Naked City

History Repeats Itself

Naked City
Photo By Jana Birchum

Austin's crumbling downtown historic district may lose another landmark next month, when City Council debates the fate of the Castleman-Bull House, built at the corner of San Jacinto and East Seventh more than 125 years ago. The house, located at 308 East Bois D'Arc (now Seventh), was purchased by neighboring St. David's Episcopal Church from the Castleman-Bull family in 1963. Five years later, the church began leasing space in the building (known to parishioners as Fontaine House) to Caritas, a multidenominational organization that provides services to immigrants and the poor. Now that Caritas plans to move its operations to Neches Street, St. David's spokesman Dale Chrisman says the church wants to expand to make room for its congregation, currently 2,400 members and growing.

As part of the expansion, St. David's plans to build a multi-level social services building where the house stands, a move that would require demolition or removal of the home. Chrisman said church architects deemed incorporating the house into the expansion plan unfeasible because "the house is just not conducive to adding onto or including in a larger facility."

Historic preservationists who oppose displacing the house were vindicated last month when the city's Historic Landmark Commission voted unanimously to grant the house historic zoning, a designation which would require that any changes to the building be approved by the commission and the City Council.

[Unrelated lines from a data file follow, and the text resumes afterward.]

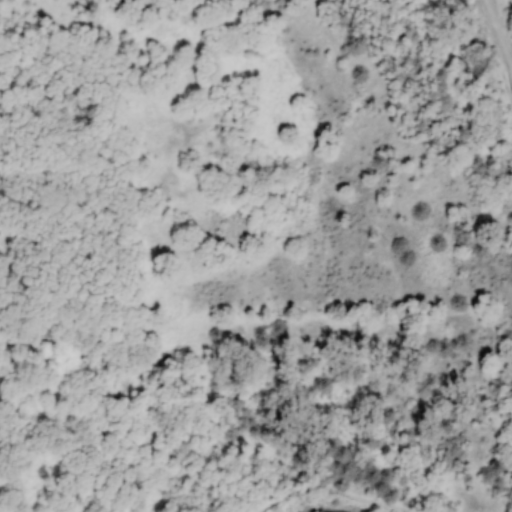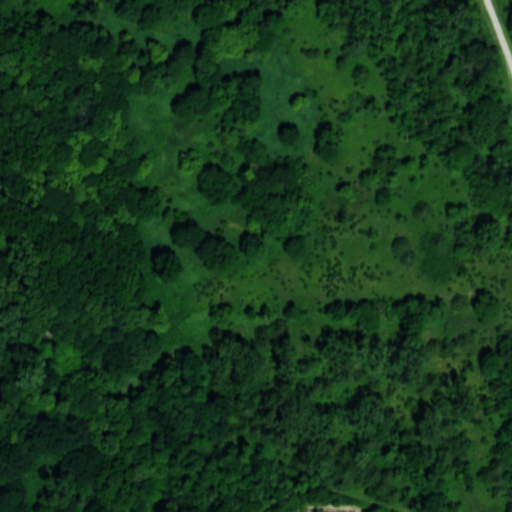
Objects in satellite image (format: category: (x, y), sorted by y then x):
road: (498, 33)
road: (128, 468)
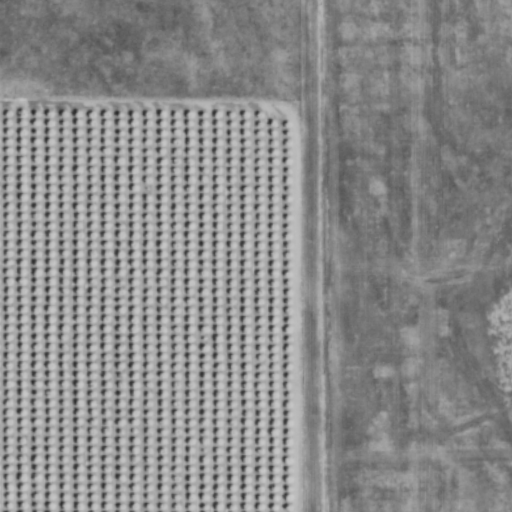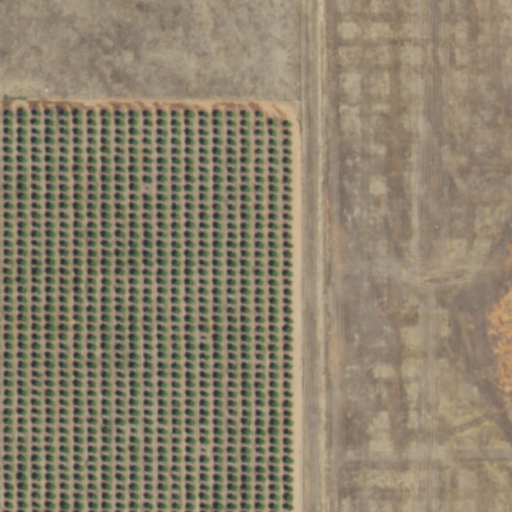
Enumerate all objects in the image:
airport: (404, 255)
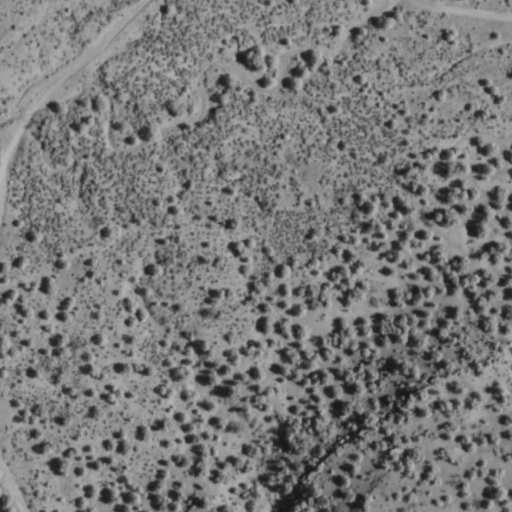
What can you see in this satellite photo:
road: (16, 481)
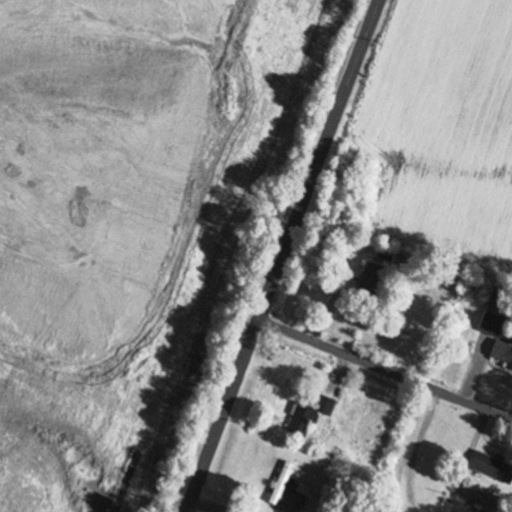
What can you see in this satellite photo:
road: (280, 256)
road: (384, 367)
road: (374, 437)
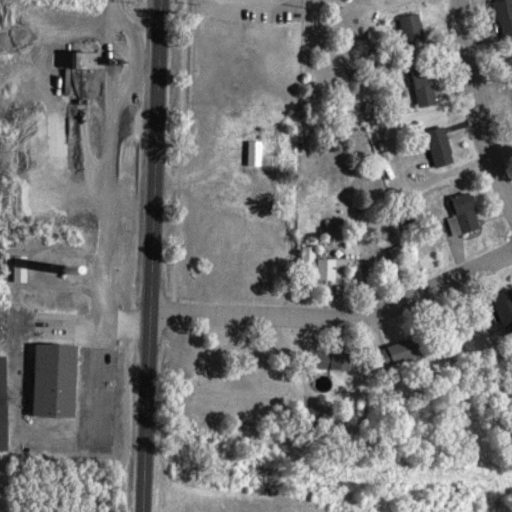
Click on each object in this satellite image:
building: (414, 27)
building: (95, 61)
building: (425, 86)
road: (485, 101)
building: (441, 145)
building: (465, 214)
road: (155, 256)
building: (325, 265)
building: (505, 312)
road: (338, 315)
building: (395, 353)
building: (330, 359)
building: (52, 379)
building: (4, 411)
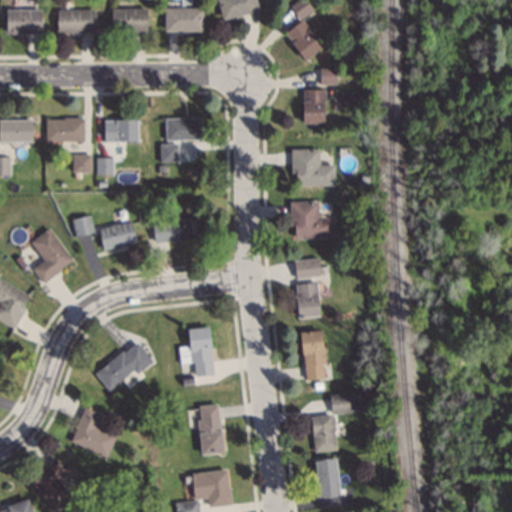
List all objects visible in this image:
building: (236, 8)
building: (183, 20)
building: (128, 21)
building: (23, 22)
building: (75, 22)
building: (302, 33)
building: (327, 78)
road: (120, 79)
building: (313, 108)
building: (182, 129)
building: (63, 130)
building: (15, 131)
building: (120, 131)
building: (168, 155)
building: (81, 164)
building: (4, 167)
building: (103, 167)
building: (309, 170)
building: (308, 223)
building: (81, 227)
building: (176, 231)
building: (116, 236)
building: (48, 256)
railway: (391, 256)
building: (306, 269)
road: (251, 295)
building: (306, 301)
building: (11, 304)
road: (87, 309)
building: (198, 352)
building: (312, 356)
building: (122, 367)
building: (344, 404)
building: (209, 430)
building: (322, 434)
building: (91, 435)
building: (326, 479)
building: (53, 487)
building: (211, 488)
building: (17, 508)
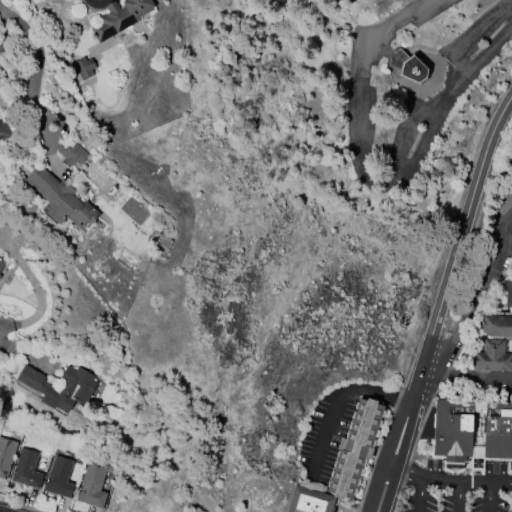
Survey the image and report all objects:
building: (120, 17)
building: (122, 17)
road: (18, 19)
road: (6, 34)
building: (84, 67)
building: (410, 67)
building: (85, 68)
road: (363, 69)
building: (415, 70)
road: (38, 86)
road: (448, 89)
road: (438, 113)
building: (6, 130)
building: (4, 131)
building: (71, 152)
building: (73, 154)
building: (509, 157)
building: (511, 167)
building: (60, 199)
building: (62, 200)
road: (510, 220)
road: (461, 249)
building: (2, 264)
building: (2, 265)
road: (37, 291)
building: (508, 294)
building: (508, 295)
road: (472, 311)
building: (498, 325)
building: (497, 326)
road: (12, 346)
building: (493, 356)
building: (495, 356)
road: (473, 375)
building: (59, 387)
building: (61, 387)
road: (336, 397)
road: (398, 426)
building: (454, 430)
building: (498, 430)
road: (412, 431)
building: (471, 432)
building: (357, 446)
building: (357, 448)
building: (6, 455)
road: (199, 459)
road: (392, 468)
building: (26, 469)
building: (27, 469)
building: (59, 477)
building: (60, 477)
road: (455, 477)
building: (93, 482)
building: (93, 482)
road: (376, 488)
parking lot: (459, 490)
road: (393, 491)
road: (418, 493)
road: (455, 494)
road: (490, 495)
building: (310, 500)
building: (310, 500)
road: (2, 511)
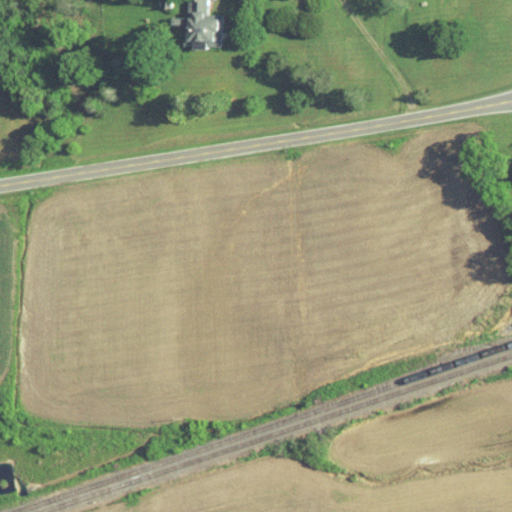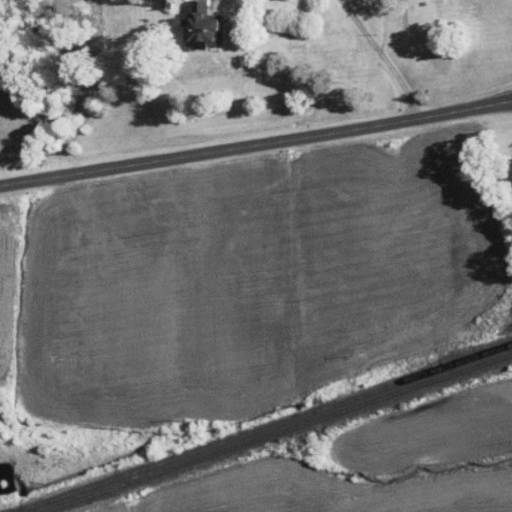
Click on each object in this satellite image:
building: (185, 21)
road: (385, 54)
road: (256, 144)
building: (505, 164)
railway: (260, 429)
railway: (275, 434)
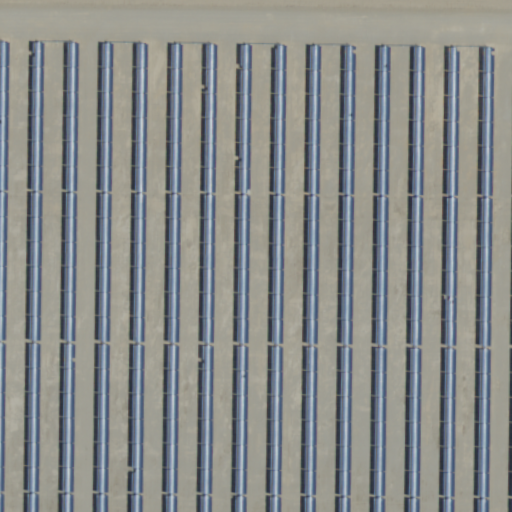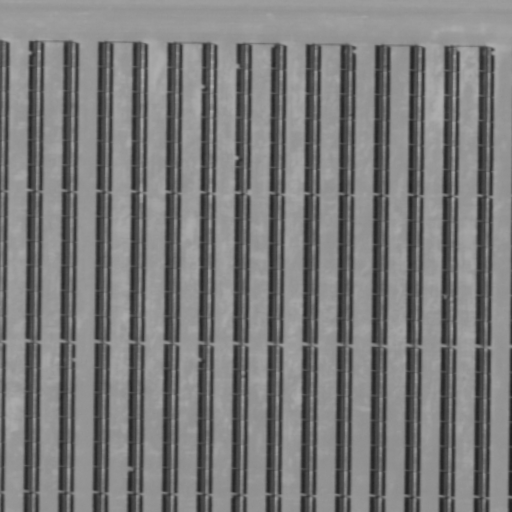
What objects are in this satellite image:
solar farm: (256, 256)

"It's in an area that was once a thriving historic neighborhood, and it's the only house that's left. If this doesn't qualify for historic preservation, I don't know what does," said Barbara Stocklin, the city's historic preservation officer. Stocklin added that the commission does not usually force historic zoning on owners unless a building is threatened, "which it is, in this case. Most people view [historic zoning] as a source of pride. It's been very clear that [St. David's] hasn't wanted it zoned."

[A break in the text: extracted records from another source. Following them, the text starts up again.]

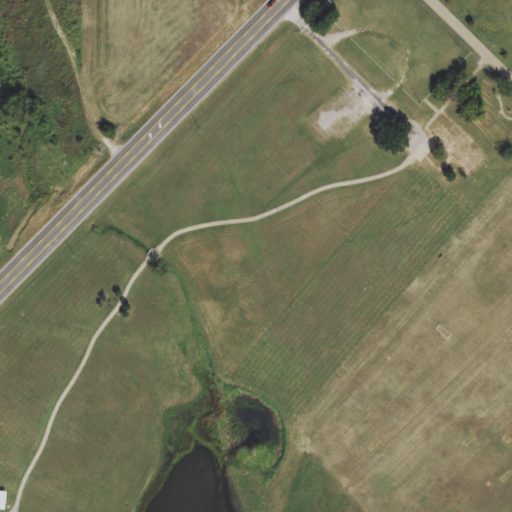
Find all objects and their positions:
road: (472, 39)
road: (344, 59)
road: (144, 144)
building: (455, 150)
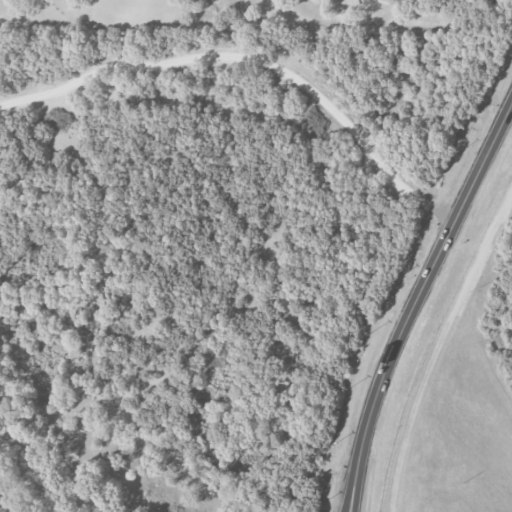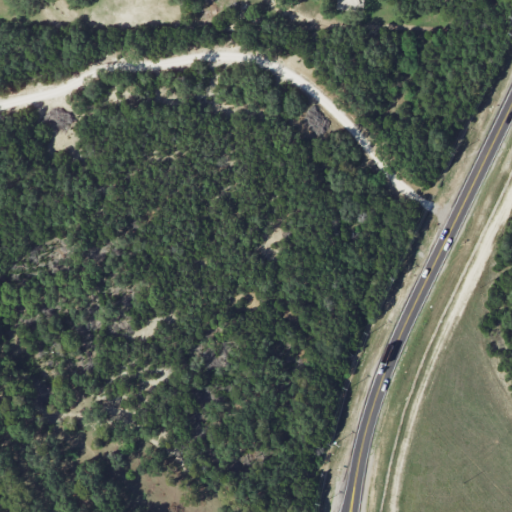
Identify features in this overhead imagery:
road: (253, 59)
road: (415, 301)
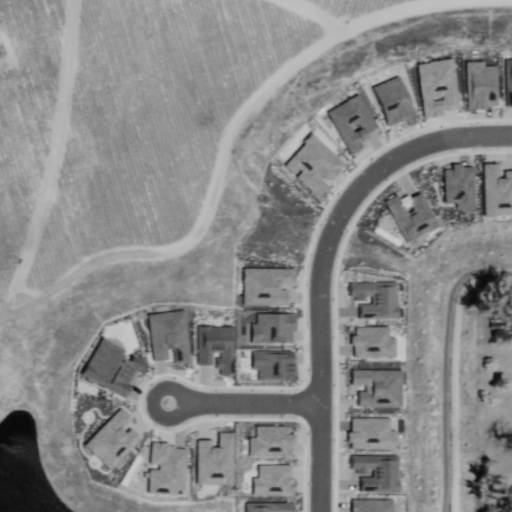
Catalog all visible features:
building: (508, 82)
building: (482, 87)
building: (438, 90)
building: (393, 103)
building: (352, 124)
building: (313, 165)
building: (461, 190)
building: (498, 193)
building: (411, 218)
road: (332, 267)
building: (266, 285)
building: (376, 299)
road: (458, 317)
building: (275, 328)
building: (168, 337)
building: (372, 342)
building: (216, 349)
building: (273, 365)
building: (111, 367)
building: (377, 388)
road: (247, 404)
building: (372, 435)
building: (112, 440)
building: (272, 442)
road: (457, 453)
building: (215, 461)
building: (167, 469)
building: (377, 472)
building: (272, 480)
building: (372, 505)
building: (270, 507)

But Chrisman said that the attention the zoning has been given in the press caught St. David's off guard because "the house has been there a long time and no one has ever mentioned zoning it historic. These roadblocks have all been thrown up suddenly." He said the church has never intended to tear down the house, only to move it to another location to make room for the expansion project, which has been in the works for two years. Estimates for relocation costs (which Chrisman said St. David's would be willing to partially or fully cover) range from $150,000 to $200,000.

Gregory Free, president of the Austin Heritage Society, said his group has been working with the church and area preservationists to find a practical solution. He said St. David's has been open to input from preservationists, adding that he believes the church has been responsible in its approach to expansion. "A lot of people would've done what's been done in the past, which is tear it down in the night. [The people at St. David's] are good people ... and good neighbors to the downtown community." Free said that once the building is moved, the church and the Heritage Society plan to make sure it remains open to the public as an example of classic early-Austin architecture.

But despite claims by church spokespersons that St. David's wants to save the house, some advocates believe moving it may damage the structure, as well as the neighborhood. Herschel Moore, a retired attorney who grew up in the home, said these efforts by St. David's are just another example of a growing disrespect for downtown's historic qualities. "I'm tired of seeing people tear down everything that's historical when so many communities are trying to restore them. To me, the downtown district is totally demolished. I will admit, it will greatly deter St. David's progress. However, I will fight to keep it historical."